Post by Admin on Feb 16, 2015 15:21:10 GMT -4
Here she is on the front cover of JET Magazine.
In her B movies she played the woman of the jungle.
Here's more about Acquanetta.
B-movie star Acquanetta. Although she was promoted as the “Venezuelan Volcano”, and claimed Arapaho Indian heritage, I dug up the July 1950 edition of the Los Angeles Sentinel which described her as “beautiful Negro screen actress Mildred Davenport, known professionally as “Acquanetta”. She told different stories to different media - but she could get away with it because she was not that famous.

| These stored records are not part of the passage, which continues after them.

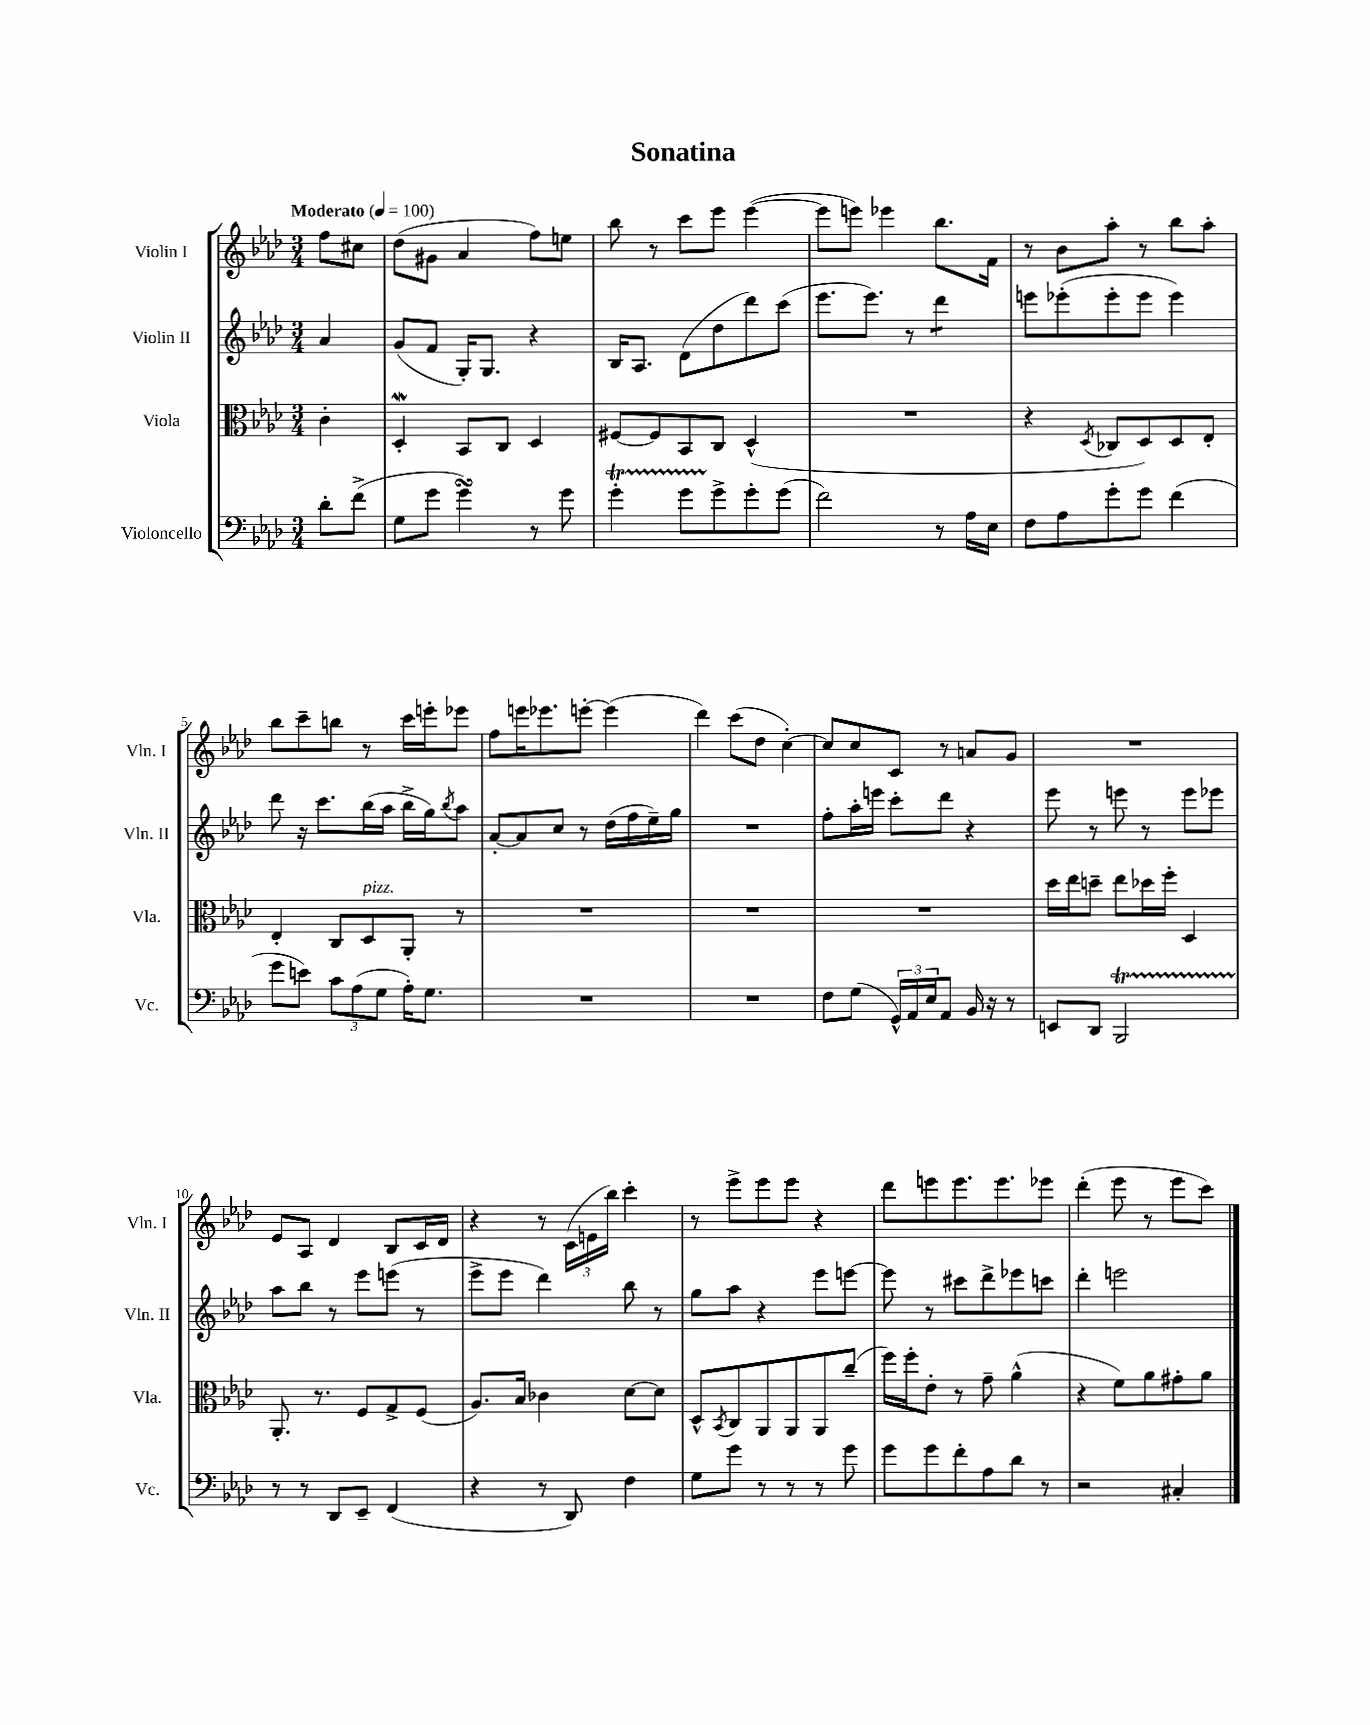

**kern	**kern	**kern	**kern
*staff4	*staff3	*staff2	*staff1
*clefF4	*clefC3	*clefG2	*clefG2
*k[b-e-a-d-]	*k[b-e-a-d-]	*k[b-e-a-d-]	*k[b-e-a-d-]
*M3/4	*M3/4	*M3/4	*M3/4
*MM100	*MM100	*MM100	*MM100
8d-'\L	4c'\	4a-/	8ff\L
(8f^\J	.	.	8cc#\J
=	=	=	=
8G\L	4D-'/	(8g/L	(8dd-\L
8g\J	.	8f/J	8g#\J
4g\)	8BB-/L	16G'/LK)	4a-/
.	.	8.G/J	.
.	8C/J	.	.
8r	4D-/	4r	8ff\L)
8g\	.	.	8ee\J
=	=	=	=
4g'\	[8F#/L	16B-/LK	8bb-\
.	.	8.A-/J	.
.	8F#/]	.	8r
8g\L	8BB-/	(8d-\L	8ccc\L
8g^\	8C/J	8dd-\	8eee-\J
8g'\	(4D-^^/	8ddd-\)	([4eee-\
(8g\J	.	(8ccc\J	.
=	=	=	=
2f\)	2.r	8.eee-\L	8eee-\]L
.	.	.	8eee\J)
.	.	8.eee-\J)	.
.	.	.	4eee-\
.	.	8r	.
8r	.	4ddd-\	8.bb-\L
16A-\LL	.	.	.
16E-\JJ	.	.	16f\Jk
=	=	=	=
8F\L	4r	8eee\L	8r
8A-\	.	(8eee-'\	8b-\L
.	8qD-/	.	.
8g'\	8C-/L	8eee-'\	8aa-'\J
8g\J	8D-/)	8eee-\J	8r
(4f\	8D-/	4eee-\)	8bb-\L
.	8E-'/J	.	8aa-'\J
=	=	=	=
8g\L	4E-'/	8ddd-\	8bb-\L
8e\J)	.	16r	8ccc~\
.	.	8.ccc\L	.
12c\L	8C/L	.	8bb\J
(12A-\	.	.	.
.	8D-/	(16bb-\L	8r
12G\J	.	.	.
.	.	16aa-\JJ	.
16A-'\LK)	8AA-'/J	16bb-^\LL	16ccc\LL
8.G\J	.	16gg\J)	16eee'\J
.	.	8qbb-/	.
.	8r	8aa-\J	8eee-\J
=	=	=	=
2.r	2.r	[8a-'/L	8ff\L
.	.	8a-/]	16eee\K
.	.	.	8.eee-\
.	.	8cc/J	.
.	.	8r	[8eee'\J
.	.	(16dd-\LL	(4eee\]
.	.	16ff\	.
.	.	16ee-~\)	.
.	.	16gg\JJ	.
=	=	=	=
2.r	2.r	2.r	4ddd-\)
.	.	.	(8ccc\L
.	.	.	8dd-\J
.	.	.	[4cc'\)
=	=	=	=
8F\L	2.r	8ff'\L	8cc/]L
(8G\J	.	16aa-'\L	8cc/
.	.	16eee\JJ	.
24GG^^/LL)	.	8ccc'\L	8c/J
24AA-/	.	.	.
24E-/J	.	.	.
8AA-/J	.	8ddd-\J	8r
16BB-/	.	4r	8a/L
16r	.	.	.
8r	.	.	8g/J
=	=	=	=
8EE/L	16dd-\LL	8eee-\	2.r
.	16ee-\J	.	.
8DD-/J	8dd~\J	8r	.
2BBB-/	8ee-\L	8eee\	.
.	16dd-\L	8r	.
.	16ff'\JJ	.	.
.	4D-/	8eee\L	.
.	.	8eee-\J	.
=	=	=	=
8r	8.AA-'/	8aa-\L	8e-/L
8r	.	8bb-\J	8A-/J
.	8.r	.	.
8DD-/L	.	8r	4d-/
8EE-~/J	8F/L	8eee-\L	.
(4FF/	8G^/	(8eee\J	8B-/L
.	(8F/J	8r	16c/L
.	.	.	16d-/JJ
=	=	=	=
4r	8.A-/L)	8eee-^\L	4r
.	.	8eee-\J	.
.	16B-/Jk	.	.
8r	4c-\	4ddd-\)	8r
8DD-/)	.	.	(24c\LL
.	.	.	24e\
.	.	.	24bb-\JJ)
4F\	[8d-\L	8bb-\	4ccc'\
.	8d-\]J	8r	.
=	=	=	=
8G\L	8D-^^/L	8gg\L	8r
.	8qBB-/	.	.
8g\J	8C/	8aa-\J	8eee-^\L
8r	8AA-/	4r	8eee-\
8r	8AA-/	.	8eee-\J
8r	8AA-/	8eee-\L	4r
8g\	(8cc~/J	[8eee\J	.
=	=	=	=
8g\L	16ff\LL)	8eee\]	8ddd-\L
.	16ff'\J	.	.
8g\	8e-'\J	8r	8eee\
8f'\	8r	8ccc#\L	8.eee\
8A-\	8g~\	8ddd-^\	.
.	.	.	8.eee\
8d-\J	(4a-^^\	8eee-\	.
8r	.	8ccc\J	8eee-\J
=	=	=	=
2r	4r	4ddd-'\	(4ddd-'\
.	8f\L)	2eee\	8eee-\
.	8a-\	.	8r
4C#'/	8g#'\	.	8eee-\L
.	8a-\J	.	8ccc\J)
==	==	==	==
*-	*-	*-	*-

Bear with me, this post is a bit long…
In 1942 she described herself as a member of the Arapahoe (sic) Indian tribe and said she had been born near Ozone, Wyoming. However, she was breathlessly covered in the Negro press of her day (marriages, births, divorces, the sad death of her four-year-old son. Even her sister Katherine’s marriage was news). Jet reported, in nearly every story about her (including a February 14, 1952 cover story), that she was from Norristown, PA and left West Virginia State College for Negroes to start a career as a Broadway dancer. The July 1950 Los Angeles Sentinel story, “Acquanetta drops suit” was about the actress dropping a suit against “Mexican-Jewish millionaire” Luciano Bashuk. The suit was filed alleging Bashuk, described as a wealthy importer, had married her and fathered her son, Sergio (whose tragic death was reported in Jet three years later). No records of their alleged Mexican marriage were recovered and the suit was dropped.

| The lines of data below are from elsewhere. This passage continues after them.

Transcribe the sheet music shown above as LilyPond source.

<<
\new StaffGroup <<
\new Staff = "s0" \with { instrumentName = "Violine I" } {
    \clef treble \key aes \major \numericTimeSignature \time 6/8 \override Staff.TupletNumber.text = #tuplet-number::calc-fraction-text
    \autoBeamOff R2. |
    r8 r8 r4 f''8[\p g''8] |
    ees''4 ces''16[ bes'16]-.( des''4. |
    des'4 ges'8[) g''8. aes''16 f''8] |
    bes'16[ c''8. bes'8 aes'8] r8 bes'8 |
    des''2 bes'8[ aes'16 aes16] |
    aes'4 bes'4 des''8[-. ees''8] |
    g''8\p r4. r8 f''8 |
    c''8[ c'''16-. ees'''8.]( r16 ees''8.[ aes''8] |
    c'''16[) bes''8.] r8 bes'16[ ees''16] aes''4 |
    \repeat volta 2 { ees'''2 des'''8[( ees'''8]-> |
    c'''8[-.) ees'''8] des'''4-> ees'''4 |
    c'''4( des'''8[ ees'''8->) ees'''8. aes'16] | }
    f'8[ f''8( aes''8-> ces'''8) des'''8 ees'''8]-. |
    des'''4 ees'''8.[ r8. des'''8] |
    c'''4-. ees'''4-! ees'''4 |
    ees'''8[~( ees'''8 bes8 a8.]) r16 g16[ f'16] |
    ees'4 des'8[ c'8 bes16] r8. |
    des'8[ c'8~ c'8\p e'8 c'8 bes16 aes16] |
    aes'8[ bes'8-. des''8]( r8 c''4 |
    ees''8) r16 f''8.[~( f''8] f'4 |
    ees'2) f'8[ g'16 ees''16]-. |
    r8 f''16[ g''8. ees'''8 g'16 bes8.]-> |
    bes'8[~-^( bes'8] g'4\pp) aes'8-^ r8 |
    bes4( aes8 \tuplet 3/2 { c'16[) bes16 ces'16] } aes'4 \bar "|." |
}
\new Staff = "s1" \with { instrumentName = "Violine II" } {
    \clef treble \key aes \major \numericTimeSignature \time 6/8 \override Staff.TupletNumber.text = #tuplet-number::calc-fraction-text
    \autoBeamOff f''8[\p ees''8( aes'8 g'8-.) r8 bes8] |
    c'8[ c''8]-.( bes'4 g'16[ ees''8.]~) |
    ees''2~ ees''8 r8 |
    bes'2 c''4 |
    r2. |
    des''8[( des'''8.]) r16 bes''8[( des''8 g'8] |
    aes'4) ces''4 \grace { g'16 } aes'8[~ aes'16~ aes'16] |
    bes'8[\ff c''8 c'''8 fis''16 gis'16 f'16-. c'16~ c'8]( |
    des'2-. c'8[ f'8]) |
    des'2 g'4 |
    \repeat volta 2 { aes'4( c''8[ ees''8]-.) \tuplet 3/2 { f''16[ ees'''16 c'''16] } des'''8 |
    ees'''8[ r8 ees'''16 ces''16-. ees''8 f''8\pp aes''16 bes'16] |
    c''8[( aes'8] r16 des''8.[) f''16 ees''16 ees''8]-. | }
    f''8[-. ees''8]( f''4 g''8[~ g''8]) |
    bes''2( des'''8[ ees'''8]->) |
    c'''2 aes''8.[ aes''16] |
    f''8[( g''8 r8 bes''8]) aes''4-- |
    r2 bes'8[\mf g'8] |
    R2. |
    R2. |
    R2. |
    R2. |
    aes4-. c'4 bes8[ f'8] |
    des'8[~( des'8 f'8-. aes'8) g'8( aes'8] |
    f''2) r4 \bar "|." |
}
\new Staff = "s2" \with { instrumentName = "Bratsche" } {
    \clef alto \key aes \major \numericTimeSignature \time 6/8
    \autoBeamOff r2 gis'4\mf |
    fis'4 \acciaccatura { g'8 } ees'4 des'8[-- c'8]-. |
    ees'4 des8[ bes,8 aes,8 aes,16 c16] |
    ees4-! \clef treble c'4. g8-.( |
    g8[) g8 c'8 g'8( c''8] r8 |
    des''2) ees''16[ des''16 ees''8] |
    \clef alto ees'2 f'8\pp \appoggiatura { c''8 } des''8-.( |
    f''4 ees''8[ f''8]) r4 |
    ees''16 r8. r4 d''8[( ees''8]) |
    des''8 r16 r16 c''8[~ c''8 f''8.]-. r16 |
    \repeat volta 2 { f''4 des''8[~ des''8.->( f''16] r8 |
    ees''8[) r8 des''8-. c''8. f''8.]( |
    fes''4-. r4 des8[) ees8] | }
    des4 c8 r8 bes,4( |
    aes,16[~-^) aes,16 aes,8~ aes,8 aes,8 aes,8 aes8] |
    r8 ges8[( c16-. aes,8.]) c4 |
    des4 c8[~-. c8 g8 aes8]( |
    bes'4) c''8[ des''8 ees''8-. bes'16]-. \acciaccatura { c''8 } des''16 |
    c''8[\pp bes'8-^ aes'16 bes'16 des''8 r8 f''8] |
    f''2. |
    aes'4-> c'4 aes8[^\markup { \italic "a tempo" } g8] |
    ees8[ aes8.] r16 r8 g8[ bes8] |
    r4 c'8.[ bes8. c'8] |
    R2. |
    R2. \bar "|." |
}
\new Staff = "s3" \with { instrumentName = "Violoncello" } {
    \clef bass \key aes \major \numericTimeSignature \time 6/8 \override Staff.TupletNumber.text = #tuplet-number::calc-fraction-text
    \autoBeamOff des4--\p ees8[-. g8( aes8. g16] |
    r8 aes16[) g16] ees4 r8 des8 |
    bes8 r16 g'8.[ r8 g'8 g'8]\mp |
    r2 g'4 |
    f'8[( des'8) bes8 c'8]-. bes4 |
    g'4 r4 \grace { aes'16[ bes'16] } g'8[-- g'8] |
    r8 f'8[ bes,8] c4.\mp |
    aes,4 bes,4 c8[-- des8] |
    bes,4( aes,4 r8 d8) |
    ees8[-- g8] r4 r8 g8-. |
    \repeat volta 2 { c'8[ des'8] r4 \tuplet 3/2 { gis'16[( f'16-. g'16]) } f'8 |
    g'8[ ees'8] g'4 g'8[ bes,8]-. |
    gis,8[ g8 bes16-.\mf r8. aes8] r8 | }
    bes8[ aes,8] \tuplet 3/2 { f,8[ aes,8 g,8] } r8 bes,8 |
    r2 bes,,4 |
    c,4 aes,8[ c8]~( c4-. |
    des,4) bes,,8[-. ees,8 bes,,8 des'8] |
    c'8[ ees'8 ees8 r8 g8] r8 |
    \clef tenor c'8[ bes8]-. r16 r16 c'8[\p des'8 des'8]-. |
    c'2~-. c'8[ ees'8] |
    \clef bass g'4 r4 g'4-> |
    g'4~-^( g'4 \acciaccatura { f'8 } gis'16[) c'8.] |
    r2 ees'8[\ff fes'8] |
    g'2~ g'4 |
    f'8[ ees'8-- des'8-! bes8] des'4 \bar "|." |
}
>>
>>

As “Burnu Acquanetta” in 1998, she told the Phoenix News Times that her mother named her “Burnu Acquanetta” and that it meant “Burning Fire/Deep Water”. She told the reporter that she was born in Cheyenne, Wyoming and that she was of Arapaho Native American descent. She alludes to her mysterious time in Mexico (her film career faded right after she broke a seven-year contract with Universal). “I didn’t’ do it as something naughty, I just fell in love with Mexico when I visited there, so I decided not to come back. Then I got married, and had a little boy, Sergio, and then he died, I didn’t love Mexico anymore, so I had to come back to the States.”
I would think an actress who was not black in the 1940s and 1950s, a time when black actresses were routinely denied even the smallest roles, would say so. What stopped her from telling the Negro press who followed her every move that she was not actually a “Negro” but an Arapaho Indian?
Yet another interesting footnote: this Acquanetta fan noted that, according to the August 22, 2004 edition of The Arizona Republic, Acquanetta/Mildred’s brother, 85-year old retired judge Horace A. Davenport, was present at her funeral. Judge Davenport, according to the Pennsylvania Bar Association, was “the first African-American judge in Montgomery County.” He was also described as such in this 2010 article from a Pennsylvania newspaper. Judge Davenport told The Arizona Republic at his sister’s funeral that he’d never seen any of her movies. This 2006 New York Times obituary for Judge Davenport’s sister, Winifred Davenport Barnes does not mention Acquanetta, but it does mention the judge and the other Davenport sibling Katherine Williams - the sister who was described as Acquanetta’s sister in the October 8, 1953 issue of Jet when she got married in Japan.
So, was this mystery woman “Burnu Acquanetta,” an Arapaho Native American from Wyoming or “Mildred Davenport,” a Negro American from Pennsylvania? We usually hear stories about black people passing as white - but did Burnu Acquanetta “pass” as Native American? I don’t know. And I am certainly not judging her because there are far too many holes in her story. Thanks to her constant coverage in the Negro press, and the circumstantial Davenport evidence, she counts as Vintage Black Glamour for now. I hope to have the definitive answer in the book version of Vintage Black Glamour. Stay tuned…
I knew you all would like this rich and interesting story.